Purpose : Photoreceptor cells derived from mouse embryonic stem (mES) cells are an attractive source for studying formation of photoreceptor cells in vitro. While human stem cell cultures take up to 5 months to generate photoreceptors, we have developed a culture system that can form photoreceptors in two weeks. This study was done to determine the optimal concentration of inhibitors to maximize the production of these cells.

Methods : Mouse D3 or primary transgenic Crx>GFP ES cells were cultured in suspension with hepatocellular carcinoma conditioned media for 5 days and transformed into pluripotent primitive ectoderm-like (EPL) organoids. Cultures were then supplemented with inhibitors, including Noggin, or dorsomorphin and SB431542, to inhibit BMP and Activin/TGFβ signaling. After differentiation, the presence of neural and retinal cell types were observed using immunofluorescence and qRT-PCR.

Results : Noggin, or dorsomorphin and SB431542, treatment resulted in a dose-dependent induction of markers for retinal progenitor cells, post-mitotic ganglion cells, and cone photoreceptors. After random selection of organoids at day 9, 95% of the inhibitor-treated organoids expressed markers for photoreceptors (Crx) and cone-specific opsins (M-opsin, S-opsin), and 23.8±0.7% of cells within each organoid were cone photoreceptor-like (Crx+, S-opsin+). Similar results were also observed with the crx>GFP ES cell line: after inhibitor treatment, crx>GFP promoter activation was detected as early as day 6 in 99% of organoids.

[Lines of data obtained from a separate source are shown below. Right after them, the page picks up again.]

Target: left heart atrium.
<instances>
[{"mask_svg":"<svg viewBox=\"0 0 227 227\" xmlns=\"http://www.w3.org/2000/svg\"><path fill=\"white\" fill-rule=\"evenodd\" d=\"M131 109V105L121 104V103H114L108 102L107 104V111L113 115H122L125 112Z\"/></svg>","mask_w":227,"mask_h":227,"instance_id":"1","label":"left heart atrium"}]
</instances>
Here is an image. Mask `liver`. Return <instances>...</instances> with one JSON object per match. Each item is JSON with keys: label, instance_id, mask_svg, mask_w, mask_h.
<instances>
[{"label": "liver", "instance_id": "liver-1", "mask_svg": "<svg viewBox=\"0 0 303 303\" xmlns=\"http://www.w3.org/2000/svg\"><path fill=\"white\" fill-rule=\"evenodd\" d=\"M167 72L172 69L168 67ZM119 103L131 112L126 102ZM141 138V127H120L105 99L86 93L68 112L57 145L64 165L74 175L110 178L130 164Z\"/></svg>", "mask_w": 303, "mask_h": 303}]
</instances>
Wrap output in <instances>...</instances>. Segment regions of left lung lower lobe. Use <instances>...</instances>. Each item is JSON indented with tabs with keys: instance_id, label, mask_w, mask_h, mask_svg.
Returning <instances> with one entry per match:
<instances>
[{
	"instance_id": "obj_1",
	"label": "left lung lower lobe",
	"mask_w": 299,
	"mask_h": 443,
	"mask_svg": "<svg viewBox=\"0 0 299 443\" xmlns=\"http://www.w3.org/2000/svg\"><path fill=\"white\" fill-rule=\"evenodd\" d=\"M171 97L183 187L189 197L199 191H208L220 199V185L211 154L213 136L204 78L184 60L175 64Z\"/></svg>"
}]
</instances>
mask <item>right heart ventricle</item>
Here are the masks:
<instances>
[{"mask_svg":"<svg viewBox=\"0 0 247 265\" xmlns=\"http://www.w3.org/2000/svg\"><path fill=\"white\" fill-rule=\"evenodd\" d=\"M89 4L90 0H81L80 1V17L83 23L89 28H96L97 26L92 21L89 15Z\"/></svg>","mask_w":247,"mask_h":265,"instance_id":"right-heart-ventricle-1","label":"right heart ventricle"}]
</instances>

Using a dose-response assay, we have optimized culture conditions to produce an average of 62±12% GFP-positive photoreceptor progenitor cells after simultaneous treatment with dorsomorphin, SB431542, and FGF2. By day 9, crx>GFP expression was sustained and Otx2 and M-opsin expression was observed in 99±1% and 74±2% of organoids, respectively.

Conclusions : These findings suggested that our culture system creates an environment where simultaneous BMP and Activin/TGFβ inhibition and FGF activation can bias mouse embryonic stem cells towards photoreceptor lineages in vitro, which will be tested for light sensitivity in the future.

This is an abstract that was submitted for the 2017 ARVO Annual Meeting, held in Baltimore, MD, May 7-11, 2017.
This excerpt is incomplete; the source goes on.